Pengalaman seperti ini bukan hanya sekali dua kali aku lakukan selama di kota Manhattan. Aku sudah tidak ketar-ketir lagi dengan lirikan mata sinis mereka atau pertanyaan-pertanyaan yang mereka melontarkan sehabis aku selesai shalat. Pernah suatu waktu aku shalat di pojokan ruang baca perpustakaan di kampusku. Mereka pada awalnya memang banyak tanya dan penasaran mengapa aku hingga sebegitunya melaksanakan ibadah. Namun pelan-pelan mereka mengerti tentang kewajiban yang sudah jadi kepercayaan bagiku, juga umat agama lain. Menghadapi kenyataan seperti itu aku merasa punya kewajiban untuk memberikan pemahaman tentang Islam kepada mereka agar perkenalan mereka tentang Islam yang hanya lewat media tidak lagi menjadi dasar klaim atas apa yang belum dipelajari secara tekun dan benar. Mendengarkan cerita-cerita seperti itu, banyak teman-temanku mulai beranjak paham dan berpikiran terbuka. Aku sangat senang bila penjelasanku bisa mengantarkan pemahaman Islam yang lebih terbuka dan aspek-aspek sosial dalam agama tidak lagi terhalangi oleh praktik-praktik kekerasan yang mencoreng nama agama Islam.

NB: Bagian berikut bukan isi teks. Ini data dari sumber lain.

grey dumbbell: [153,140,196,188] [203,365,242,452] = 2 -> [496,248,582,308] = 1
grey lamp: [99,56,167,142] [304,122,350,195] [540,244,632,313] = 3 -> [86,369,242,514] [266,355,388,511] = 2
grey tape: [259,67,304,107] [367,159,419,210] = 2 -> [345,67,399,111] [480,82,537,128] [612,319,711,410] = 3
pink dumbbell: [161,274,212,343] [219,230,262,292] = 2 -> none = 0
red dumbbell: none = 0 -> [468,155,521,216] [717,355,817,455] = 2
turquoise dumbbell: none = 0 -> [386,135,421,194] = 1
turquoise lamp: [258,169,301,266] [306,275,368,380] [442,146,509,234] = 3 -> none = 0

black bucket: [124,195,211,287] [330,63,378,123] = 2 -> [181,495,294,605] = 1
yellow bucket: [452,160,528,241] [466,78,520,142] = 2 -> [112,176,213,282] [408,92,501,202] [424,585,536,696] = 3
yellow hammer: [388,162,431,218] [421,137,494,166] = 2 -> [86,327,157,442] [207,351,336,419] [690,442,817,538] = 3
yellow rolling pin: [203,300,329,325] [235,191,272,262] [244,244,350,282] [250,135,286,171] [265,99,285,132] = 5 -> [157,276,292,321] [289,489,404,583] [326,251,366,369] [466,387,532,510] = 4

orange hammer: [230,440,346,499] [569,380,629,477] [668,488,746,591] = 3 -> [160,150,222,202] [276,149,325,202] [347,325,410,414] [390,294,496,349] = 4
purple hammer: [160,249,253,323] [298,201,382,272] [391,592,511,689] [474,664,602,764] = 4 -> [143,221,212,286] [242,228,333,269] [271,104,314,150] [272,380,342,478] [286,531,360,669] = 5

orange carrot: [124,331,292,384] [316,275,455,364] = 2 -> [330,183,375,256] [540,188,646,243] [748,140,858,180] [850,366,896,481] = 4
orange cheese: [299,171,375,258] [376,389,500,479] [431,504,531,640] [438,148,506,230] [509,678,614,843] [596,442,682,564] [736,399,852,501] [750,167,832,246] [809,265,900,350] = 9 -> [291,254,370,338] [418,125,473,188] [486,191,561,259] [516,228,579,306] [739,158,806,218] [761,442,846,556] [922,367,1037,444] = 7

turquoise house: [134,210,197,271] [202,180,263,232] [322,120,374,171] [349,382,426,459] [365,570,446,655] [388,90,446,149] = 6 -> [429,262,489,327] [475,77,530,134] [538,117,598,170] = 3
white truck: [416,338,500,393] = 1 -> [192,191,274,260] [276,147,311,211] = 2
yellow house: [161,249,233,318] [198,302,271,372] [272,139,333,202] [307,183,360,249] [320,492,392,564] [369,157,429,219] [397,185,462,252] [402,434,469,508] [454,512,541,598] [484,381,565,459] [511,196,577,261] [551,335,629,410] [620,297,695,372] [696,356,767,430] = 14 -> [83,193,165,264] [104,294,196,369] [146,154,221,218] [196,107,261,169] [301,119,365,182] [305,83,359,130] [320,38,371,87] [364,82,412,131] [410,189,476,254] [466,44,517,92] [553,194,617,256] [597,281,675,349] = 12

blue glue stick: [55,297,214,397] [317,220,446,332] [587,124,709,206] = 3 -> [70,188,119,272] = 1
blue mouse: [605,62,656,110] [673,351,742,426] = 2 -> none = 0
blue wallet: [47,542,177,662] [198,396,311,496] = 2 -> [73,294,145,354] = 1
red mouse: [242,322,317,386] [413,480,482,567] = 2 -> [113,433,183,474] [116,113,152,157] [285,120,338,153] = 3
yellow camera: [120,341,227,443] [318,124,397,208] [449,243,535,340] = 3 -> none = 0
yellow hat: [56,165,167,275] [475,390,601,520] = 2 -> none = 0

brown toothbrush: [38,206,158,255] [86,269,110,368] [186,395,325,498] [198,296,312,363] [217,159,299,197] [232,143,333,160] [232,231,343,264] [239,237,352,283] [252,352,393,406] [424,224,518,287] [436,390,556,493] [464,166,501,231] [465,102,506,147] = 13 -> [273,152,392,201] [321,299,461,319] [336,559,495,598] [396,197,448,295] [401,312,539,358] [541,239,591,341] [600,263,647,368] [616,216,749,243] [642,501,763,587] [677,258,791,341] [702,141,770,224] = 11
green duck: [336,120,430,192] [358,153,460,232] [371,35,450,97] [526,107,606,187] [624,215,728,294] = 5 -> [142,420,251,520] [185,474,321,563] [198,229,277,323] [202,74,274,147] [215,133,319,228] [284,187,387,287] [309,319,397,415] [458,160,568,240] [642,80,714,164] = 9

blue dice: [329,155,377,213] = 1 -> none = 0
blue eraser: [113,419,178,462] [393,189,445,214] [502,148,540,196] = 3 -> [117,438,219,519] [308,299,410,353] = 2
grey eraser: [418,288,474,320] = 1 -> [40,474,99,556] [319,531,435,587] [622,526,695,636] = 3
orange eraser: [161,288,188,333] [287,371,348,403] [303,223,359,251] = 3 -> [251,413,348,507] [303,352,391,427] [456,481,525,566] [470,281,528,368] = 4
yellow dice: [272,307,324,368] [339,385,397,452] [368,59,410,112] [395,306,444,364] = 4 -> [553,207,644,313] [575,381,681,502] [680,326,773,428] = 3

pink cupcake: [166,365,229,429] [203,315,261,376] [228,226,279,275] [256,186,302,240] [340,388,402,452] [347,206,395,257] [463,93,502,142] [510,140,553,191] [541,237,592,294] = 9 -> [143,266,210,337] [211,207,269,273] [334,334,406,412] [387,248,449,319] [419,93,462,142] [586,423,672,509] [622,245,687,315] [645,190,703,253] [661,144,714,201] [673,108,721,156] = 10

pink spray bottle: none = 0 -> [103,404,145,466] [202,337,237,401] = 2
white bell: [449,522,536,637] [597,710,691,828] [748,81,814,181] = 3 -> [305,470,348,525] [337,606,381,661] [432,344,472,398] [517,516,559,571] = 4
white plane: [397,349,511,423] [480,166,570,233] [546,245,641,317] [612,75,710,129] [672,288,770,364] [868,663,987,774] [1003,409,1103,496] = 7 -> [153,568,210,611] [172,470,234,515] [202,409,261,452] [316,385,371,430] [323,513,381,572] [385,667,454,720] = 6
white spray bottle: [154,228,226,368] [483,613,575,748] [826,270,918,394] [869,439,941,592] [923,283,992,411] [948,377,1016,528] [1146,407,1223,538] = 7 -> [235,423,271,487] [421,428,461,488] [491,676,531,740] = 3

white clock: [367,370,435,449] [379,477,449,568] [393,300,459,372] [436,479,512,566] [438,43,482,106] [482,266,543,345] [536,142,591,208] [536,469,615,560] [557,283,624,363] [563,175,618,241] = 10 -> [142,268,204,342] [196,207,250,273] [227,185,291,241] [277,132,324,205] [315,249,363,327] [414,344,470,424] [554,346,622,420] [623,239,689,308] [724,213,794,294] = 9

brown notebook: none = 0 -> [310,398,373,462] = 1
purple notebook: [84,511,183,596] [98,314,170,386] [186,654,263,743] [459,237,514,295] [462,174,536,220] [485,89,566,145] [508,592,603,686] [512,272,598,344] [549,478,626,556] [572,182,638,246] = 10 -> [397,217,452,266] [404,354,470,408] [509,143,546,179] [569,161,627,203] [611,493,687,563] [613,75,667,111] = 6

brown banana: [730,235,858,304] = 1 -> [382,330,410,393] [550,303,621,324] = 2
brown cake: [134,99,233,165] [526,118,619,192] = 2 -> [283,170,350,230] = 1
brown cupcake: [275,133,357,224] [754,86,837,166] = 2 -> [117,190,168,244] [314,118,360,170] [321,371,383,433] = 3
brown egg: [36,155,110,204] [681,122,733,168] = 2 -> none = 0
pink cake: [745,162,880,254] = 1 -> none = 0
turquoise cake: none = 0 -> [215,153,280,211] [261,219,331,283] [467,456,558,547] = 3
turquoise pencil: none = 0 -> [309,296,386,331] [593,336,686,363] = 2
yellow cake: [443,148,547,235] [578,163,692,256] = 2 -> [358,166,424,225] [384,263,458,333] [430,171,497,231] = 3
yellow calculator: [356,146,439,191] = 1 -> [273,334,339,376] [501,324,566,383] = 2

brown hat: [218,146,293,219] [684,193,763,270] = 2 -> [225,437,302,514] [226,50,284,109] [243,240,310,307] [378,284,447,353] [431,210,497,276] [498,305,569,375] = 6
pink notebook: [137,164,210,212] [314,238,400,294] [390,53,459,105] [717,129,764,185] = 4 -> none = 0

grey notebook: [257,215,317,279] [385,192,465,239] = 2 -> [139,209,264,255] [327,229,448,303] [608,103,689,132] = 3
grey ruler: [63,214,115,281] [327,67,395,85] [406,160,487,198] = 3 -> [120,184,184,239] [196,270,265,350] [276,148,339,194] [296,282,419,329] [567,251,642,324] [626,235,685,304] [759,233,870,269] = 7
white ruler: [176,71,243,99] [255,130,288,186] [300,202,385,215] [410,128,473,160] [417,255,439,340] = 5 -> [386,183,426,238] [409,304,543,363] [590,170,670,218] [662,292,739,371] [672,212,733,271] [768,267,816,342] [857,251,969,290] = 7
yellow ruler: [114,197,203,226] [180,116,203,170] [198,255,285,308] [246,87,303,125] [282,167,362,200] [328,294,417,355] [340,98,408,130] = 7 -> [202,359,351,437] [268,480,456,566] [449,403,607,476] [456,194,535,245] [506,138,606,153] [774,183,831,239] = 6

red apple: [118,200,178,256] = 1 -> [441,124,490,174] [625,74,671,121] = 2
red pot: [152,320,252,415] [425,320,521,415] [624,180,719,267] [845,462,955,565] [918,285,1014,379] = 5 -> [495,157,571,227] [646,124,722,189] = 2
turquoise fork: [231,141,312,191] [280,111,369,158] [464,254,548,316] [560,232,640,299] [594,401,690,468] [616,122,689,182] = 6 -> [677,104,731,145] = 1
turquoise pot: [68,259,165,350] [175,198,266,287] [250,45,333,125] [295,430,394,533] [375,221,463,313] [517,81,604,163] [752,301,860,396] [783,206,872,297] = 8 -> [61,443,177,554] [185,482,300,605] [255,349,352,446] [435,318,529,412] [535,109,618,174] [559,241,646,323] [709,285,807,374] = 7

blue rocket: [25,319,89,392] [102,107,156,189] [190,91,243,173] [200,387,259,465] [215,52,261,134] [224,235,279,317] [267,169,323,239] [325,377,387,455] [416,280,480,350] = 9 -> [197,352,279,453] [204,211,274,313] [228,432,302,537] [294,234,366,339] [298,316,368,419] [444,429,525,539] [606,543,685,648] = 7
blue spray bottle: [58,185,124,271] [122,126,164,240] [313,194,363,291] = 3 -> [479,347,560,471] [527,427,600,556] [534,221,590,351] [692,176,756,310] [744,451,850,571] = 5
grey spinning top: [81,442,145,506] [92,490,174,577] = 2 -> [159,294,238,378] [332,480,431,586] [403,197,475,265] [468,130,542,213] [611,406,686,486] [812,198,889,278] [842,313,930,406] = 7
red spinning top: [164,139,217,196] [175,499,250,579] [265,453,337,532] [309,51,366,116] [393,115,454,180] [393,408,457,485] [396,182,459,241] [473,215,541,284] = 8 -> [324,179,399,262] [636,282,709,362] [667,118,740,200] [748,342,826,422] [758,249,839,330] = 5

Selesai shalat, aku pun kembali bersama mereka. Aku tidak terkejut lagi jika di hadapan kami ada botol bir seperti yang kulihat saat itu. Dan pemandangan di taman itu pun menjadi berubah saat temaram seperti itu. Pasangan muda mudi mulai sibuk dengan aktivitas mereka masing-masing. Aku tidak terkejut lagi menyaksikan mereka bebas berciuman sepuasnya. Suasana taman terasa menjadi liar dan panas di saat senja seperti itu.